A browser page is not always stable at first load. Client-side rendering, delayed content, asynchronous requests, redirects, timers, animations, and user-triggered state changes can alter the security interpretation.
A serious browser-based AI security test should define when evidence is captured.
Baseline capture records target state before the synthetic artifact is loaded. It helps distinguish the lab target’s normal state from the test case.
After page load capture records the page after initial navigation completes. It is useful, but it should not be treated as final when delayed behavior is part of the case.
After network idle or stable state capture can help identify post-load browser state, though the lab should not assume network idle means semantic safety.
Delayed content capture is required when the case models state changes after a controlled interval or event.
Pre-model capture is mandatory. Browser evidence should exist before model interpretation.
Post-model capture may matter when the model interaction changes the application state, report state, or enforcement simulation view.
Before and after screenshot comparison is useful when testing delayed content, user-facing state changes, visual mismatch, or enforcement simulation.
The timing record should be included in the artifact manifest. It should state when each artifact was captured and why that capture point mattered.
Without timing evidence, delayed behavior becomes guesswork.
Correlation Logic
A report should not simply store artifacts.
It should compare them.
Correlation is where browser evidence becomes useful. The goal is not to collect every possible artifact for its own sake. The goal is to identify whether the evidence views support, contradict, or qualify the conclusion.

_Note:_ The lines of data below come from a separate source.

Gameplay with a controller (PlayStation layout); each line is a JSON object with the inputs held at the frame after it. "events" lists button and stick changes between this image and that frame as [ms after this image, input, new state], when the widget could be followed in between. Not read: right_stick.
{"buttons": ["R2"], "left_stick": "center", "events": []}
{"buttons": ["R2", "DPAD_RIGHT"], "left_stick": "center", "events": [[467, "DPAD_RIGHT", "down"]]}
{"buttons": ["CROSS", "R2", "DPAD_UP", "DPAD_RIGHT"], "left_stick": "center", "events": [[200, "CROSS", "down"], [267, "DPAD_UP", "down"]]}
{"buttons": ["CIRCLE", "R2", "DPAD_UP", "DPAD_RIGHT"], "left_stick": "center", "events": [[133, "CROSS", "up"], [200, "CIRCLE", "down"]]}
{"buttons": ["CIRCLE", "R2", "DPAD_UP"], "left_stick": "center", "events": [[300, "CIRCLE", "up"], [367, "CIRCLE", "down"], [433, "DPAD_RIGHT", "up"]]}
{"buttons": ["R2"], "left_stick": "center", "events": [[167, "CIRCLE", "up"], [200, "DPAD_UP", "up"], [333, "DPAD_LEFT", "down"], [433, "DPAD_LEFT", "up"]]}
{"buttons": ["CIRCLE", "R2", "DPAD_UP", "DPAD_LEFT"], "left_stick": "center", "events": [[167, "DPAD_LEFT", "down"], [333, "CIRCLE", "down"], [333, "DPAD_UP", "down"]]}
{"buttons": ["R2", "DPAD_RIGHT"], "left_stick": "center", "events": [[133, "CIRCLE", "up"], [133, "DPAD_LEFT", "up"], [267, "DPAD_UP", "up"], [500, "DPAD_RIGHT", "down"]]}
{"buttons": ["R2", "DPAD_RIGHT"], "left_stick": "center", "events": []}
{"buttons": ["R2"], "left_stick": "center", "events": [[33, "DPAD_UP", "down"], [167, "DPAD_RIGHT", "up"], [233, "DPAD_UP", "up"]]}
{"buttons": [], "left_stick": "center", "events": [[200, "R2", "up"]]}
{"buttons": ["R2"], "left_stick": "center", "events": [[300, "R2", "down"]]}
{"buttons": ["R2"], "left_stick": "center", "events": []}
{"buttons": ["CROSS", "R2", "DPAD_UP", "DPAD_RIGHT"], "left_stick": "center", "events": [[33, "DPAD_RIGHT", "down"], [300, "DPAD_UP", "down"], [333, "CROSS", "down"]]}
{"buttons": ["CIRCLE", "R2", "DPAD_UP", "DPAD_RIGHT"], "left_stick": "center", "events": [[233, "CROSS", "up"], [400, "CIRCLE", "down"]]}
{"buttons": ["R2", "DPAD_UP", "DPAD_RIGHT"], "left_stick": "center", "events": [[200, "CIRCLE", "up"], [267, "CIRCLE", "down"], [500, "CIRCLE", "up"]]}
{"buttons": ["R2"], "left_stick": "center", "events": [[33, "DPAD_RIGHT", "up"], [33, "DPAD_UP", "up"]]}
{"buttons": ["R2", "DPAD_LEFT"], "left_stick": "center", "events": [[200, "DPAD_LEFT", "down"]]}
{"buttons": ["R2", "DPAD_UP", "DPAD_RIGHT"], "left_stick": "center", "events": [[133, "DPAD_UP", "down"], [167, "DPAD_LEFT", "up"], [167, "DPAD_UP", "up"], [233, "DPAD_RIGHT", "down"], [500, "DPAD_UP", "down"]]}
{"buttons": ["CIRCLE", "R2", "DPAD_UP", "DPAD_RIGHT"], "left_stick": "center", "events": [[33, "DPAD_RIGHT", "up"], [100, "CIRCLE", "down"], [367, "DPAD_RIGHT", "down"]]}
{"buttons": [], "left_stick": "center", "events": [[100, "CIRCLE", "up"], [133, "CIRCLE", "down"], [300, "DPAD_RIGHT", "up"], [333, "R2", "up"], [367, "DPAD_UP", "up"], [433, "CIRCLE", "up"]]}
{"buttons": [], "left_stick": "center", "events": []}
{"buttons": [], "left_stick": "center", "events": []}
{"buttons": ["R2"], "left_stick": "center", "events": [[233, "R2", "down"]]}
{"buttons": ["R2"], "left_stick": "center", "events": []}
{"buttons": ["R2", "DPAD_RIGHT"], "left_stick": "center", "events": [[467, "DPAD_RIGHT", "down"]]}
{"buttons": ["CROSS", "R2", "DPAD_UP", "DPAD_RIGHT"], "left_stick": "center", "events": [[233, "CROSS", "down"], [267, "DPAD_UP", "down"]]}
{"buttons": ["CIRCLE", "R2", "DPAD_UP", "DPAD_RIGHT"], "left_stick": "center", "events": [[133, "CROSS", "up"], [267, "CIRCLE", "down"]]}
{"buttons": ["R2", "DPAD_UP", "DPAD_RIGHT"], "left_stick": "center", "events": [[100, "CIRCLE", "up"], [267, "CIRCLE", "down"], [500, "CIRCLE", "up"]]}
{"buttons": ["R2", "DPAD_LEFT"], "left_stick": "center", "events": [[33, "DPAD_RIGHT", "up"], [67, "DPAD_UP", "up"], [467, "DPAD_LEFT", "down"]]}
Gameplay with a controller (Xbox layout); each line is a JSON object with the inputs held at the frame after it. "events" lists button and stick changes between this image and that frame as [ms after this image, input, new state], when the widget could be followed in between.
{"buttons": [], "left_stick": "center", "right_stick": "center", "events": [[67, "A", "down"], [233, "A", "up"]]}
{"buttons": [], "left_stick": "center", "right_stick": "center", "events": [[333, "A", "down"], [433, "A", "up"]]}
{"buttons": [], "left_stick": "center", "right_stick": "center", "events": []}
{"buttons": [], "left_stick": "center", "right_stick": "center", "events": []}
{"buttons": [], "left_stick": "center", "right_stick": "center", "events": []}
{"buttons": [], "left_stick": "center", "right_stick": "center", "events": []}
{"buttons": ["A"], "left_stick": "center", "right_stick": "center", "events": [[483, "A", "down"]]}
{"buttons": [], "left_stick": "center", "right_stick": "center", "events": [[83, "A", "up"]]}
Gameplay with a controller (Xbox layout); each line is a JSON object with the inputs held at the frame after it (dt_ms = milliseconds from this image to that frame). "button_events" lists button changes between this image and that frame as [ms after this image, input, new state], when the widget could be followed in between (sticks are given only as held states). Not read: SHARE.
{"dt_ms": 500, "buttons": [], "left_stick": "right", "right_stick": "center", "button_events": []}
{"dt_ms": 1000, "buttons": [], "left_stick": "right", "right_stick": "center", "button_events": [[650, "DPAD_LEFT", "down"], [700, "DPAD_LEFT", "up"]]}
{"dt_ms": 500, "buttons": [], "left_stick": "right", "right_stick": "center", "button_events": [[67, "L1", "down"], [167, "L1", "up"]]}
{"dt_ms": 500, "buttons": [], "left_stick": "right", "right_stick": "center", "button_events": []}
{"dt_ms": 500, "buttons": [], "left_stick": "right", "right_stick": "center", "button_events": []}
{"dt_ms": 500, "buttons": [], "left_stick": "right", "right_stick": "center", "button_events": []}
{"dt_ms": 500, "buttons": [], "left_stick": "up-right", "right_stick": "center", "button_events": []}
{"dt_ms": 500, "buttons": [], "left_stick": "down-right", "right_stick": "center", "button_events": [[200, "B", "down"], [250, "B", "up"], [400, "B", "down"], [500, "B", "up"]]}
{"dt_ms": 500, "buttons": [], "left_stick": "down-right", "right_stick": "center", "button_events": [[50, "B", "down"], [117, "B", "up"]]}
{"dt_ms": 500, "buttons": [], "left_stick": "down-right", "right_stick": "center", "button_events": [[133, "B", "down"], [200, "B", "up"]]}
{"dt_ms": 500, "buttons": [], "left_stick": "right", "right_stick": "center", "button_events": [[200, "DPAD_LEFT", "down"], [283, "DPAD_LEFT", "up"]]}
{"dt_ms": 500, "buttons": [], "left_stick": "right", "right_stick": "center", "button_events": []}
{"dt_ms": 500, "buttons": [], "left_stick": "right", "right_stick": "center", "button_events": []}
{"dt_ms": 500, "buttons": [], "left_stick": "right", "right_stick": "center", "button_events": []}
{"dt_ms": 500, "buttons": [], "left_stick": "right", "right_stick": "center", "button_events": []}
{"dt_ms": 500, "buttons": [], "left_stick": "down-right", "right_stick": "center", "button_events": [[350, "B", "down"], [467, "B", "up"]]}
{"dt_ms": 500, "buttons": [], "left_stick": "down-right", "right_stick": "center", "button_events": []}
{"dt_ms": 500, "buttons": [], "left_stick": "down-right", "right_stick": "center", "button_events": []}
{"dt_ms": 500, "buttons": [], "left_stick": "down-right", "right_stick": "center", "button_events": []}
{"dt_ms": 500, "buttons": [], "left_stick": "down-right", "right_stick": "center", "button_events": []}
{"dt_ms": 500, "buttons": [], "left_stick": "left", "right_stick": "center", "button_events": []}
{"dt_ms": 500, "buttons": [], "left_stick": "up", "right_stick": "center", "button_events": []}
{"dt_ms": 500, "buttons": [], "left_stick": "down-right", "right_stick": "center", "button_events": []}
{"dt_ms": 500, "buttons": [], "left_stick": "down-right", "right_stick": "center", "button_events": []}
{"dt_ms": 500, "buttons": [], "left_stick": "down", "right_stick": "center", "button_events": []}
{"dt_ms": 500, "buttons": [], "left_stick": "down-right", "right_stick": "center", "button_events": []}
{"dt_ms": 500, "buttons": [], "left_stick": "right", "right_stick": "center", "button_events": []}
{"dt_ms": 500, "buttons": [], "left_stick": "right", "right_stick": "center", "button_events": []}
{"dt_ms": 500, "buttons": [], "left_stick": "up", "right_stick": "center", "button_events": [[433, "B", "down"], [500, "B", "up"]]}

Useful correlation questions include:
- Does rendered text appear in the DOM?
- Does DOM content fail to appear visually?
- Does the screenshot show visual cues absent from rendered text?
- Does the frame tree show nested content that the top-level DOM summary missed?
- Does the model context include content not visible in the screenshot?
- Does the model context omit visible content that appeared in the screenshot?
- Does the redirect chain explain the final rendered state?
- Does delayed content change the security interpretation?
- Does a child frame contain content that the report attributes to the parent page?
- Does the model receive flattened text that loses visual hierarchy?
- Does the screenshot show a QR code that text extraction did not represent?
- Does the policy decision reference evidence that was not preserved?
These questions are safe.
They do not require exploit payloads.
They require disciplined comparison.
A high-quality report should identify material disagreements between evidence views. It should not hide them.
Evidence Capture Workflow
A controlled browser evidence workflow should be explicit.
-
Select the test case.
-
Start the run directory.
-
Record the test case identifier and version.
-
Record browser, harness, target, and model versions.
-
Capture baseline target state.
-
Load the controlled synthetic artifact.
-
Capture raw HTML where applicable.
-
Capture the DOM snapshot.
-
Capture rendered text.
-
Capture the screenshot.
-
Capture the frame tree.
-
Capture redirect and URL metadata.
-
Capture timing and state-change metadata.
-
Build model context from labeled evidence.
-
Save the model context artifact.
-
Query the model only after evidence capture.
-
Save raw model output.
-
Validate model output.
-
Apply deterministic policy.
-
Generate the report.
-
Record artifact hashes.
-
Review evidence differences.
The ordering is intentional.
Evidence comes before model interpretation. Model output comes before validation. Validation comes before policy. Policy comes before enforcement simulation. The report comes from artifacts, not from memory.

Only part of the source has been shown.